### SUPPLIED MATERIAL
::::::::

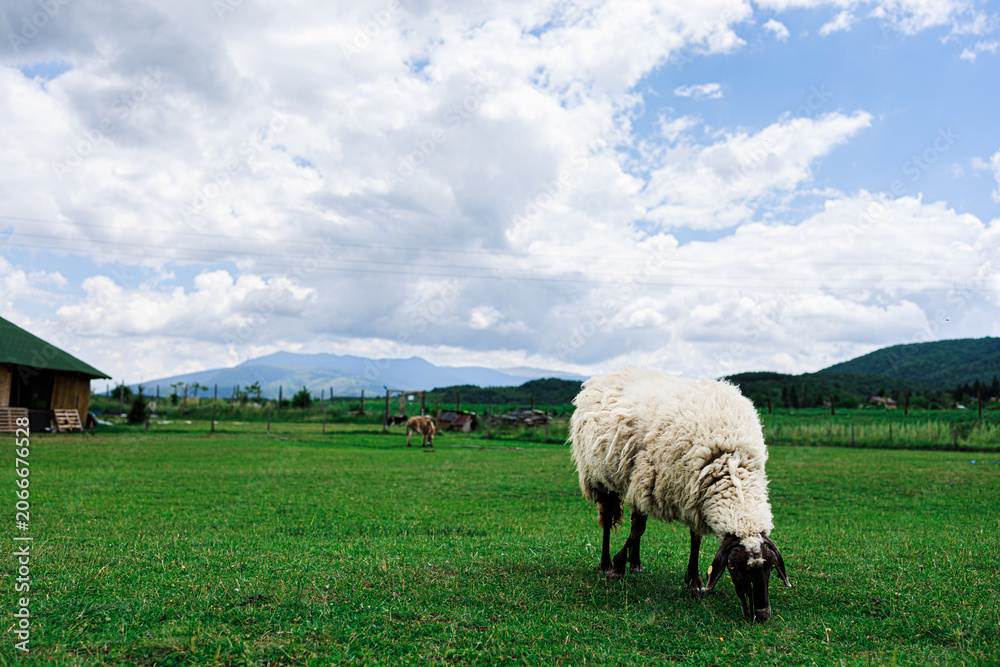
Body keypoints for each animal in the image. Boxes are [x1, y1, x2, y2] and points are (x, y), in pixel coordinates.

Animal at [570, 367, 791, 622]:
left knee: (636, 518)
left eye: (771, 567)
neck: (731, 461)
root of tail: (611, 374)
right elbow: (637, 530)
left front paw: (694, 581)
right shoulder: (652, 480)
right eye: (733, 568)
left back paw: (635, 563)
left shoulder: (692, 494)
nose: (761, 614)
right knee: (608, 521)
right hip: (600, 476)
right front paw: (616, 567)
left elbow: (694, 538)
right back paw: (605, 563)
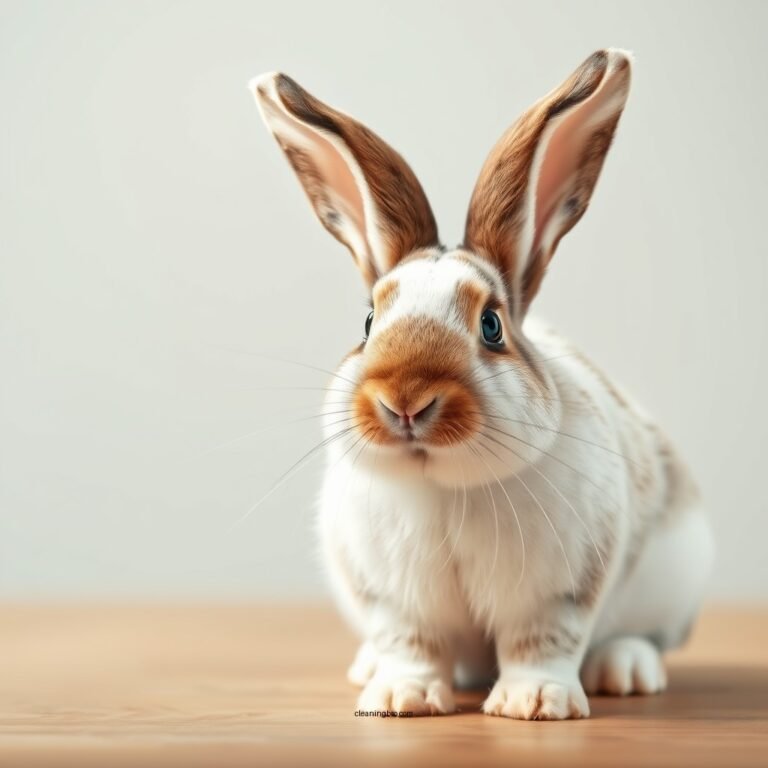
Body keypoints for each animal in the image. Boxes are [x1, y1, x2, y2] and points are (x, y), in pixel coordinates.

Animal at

::::::::

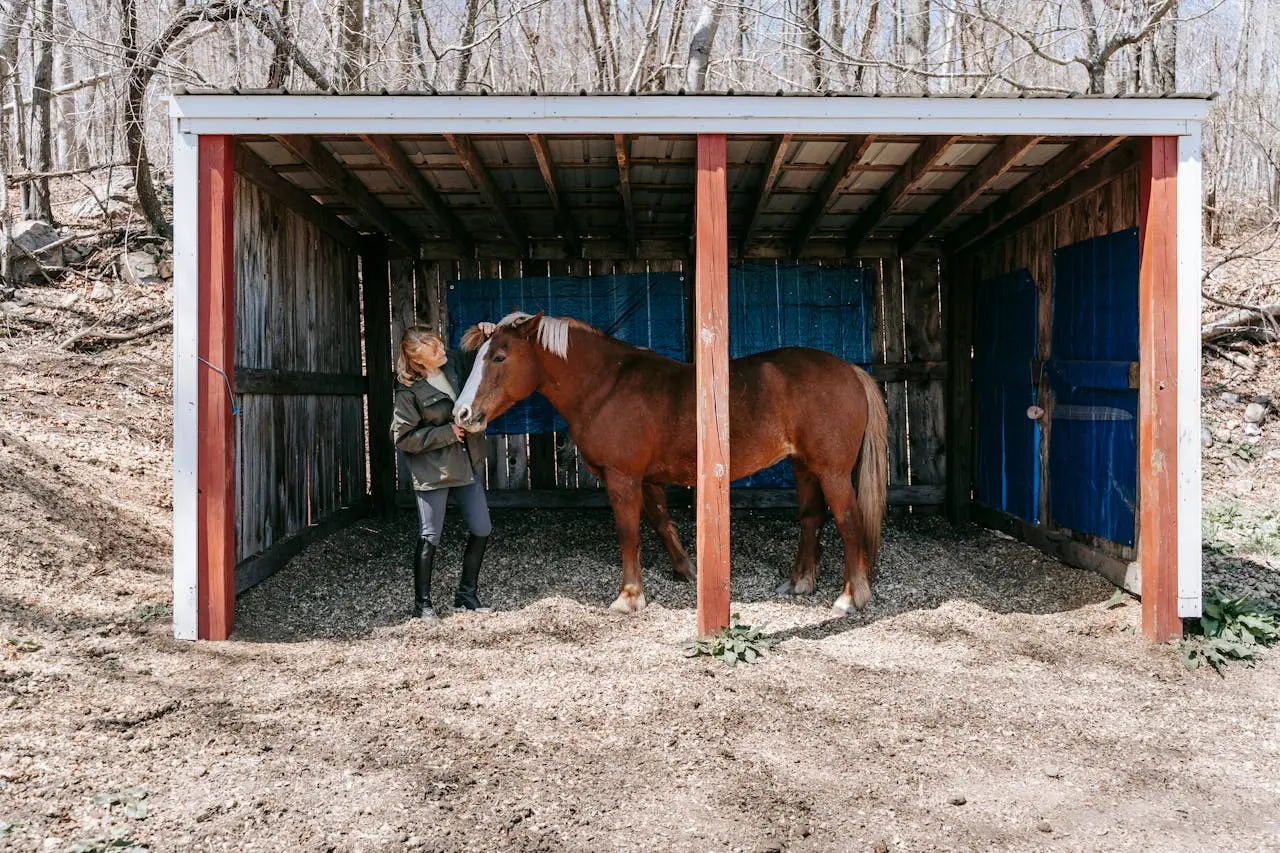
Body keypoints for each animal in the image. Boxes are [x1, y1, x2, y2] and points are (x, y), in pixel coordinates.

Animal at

::::::::

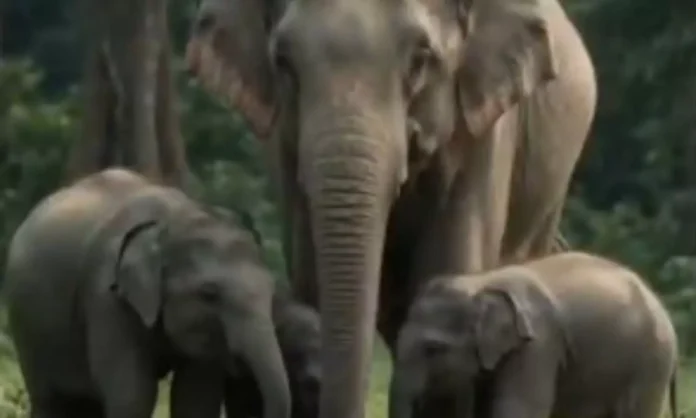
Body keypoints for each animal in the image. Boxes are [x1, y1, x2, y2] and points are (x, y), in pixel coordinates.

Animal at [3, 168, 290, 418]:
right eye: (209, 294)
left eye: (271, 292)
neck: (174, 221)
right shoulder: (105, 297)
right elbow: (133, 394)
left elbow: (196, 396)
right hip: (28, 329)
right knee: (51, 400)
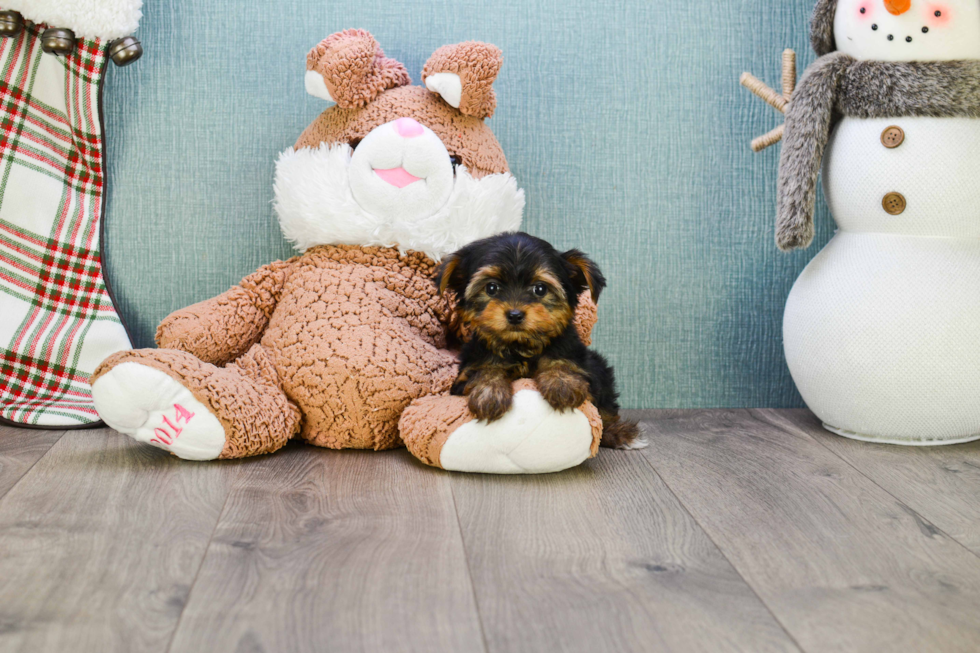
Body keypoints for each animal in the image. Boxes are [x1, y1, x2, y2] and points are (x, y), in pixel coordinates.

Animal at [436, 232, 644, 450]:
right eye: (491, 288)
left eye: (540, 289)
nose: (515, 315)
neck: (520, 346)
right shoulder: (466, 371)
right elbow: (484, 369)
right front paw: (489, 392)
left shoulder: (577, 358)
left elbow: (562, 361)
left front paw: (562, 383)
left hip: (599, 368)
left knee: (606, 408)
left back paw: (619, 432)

::::::::

### YOUR TASK
Look back at the data above. Transcribe exactly the lines starting at the line that contains "left front paw: (694, 581)" and ending at the line that contains "right back paw: (605, 563)".

### TASK RESULT
left front paw: (694, 581)
right shoulder: (652, 480)
right eye: (733, 568)
left back paw: (635, 563)
left shoulder: (692, 494)
nose: (761, 614)
right knee: (608, 521)
right hip: (600, 476)
right front paw: (616, 567)
left elbow: (694, 538)
right back paw: (605, 563)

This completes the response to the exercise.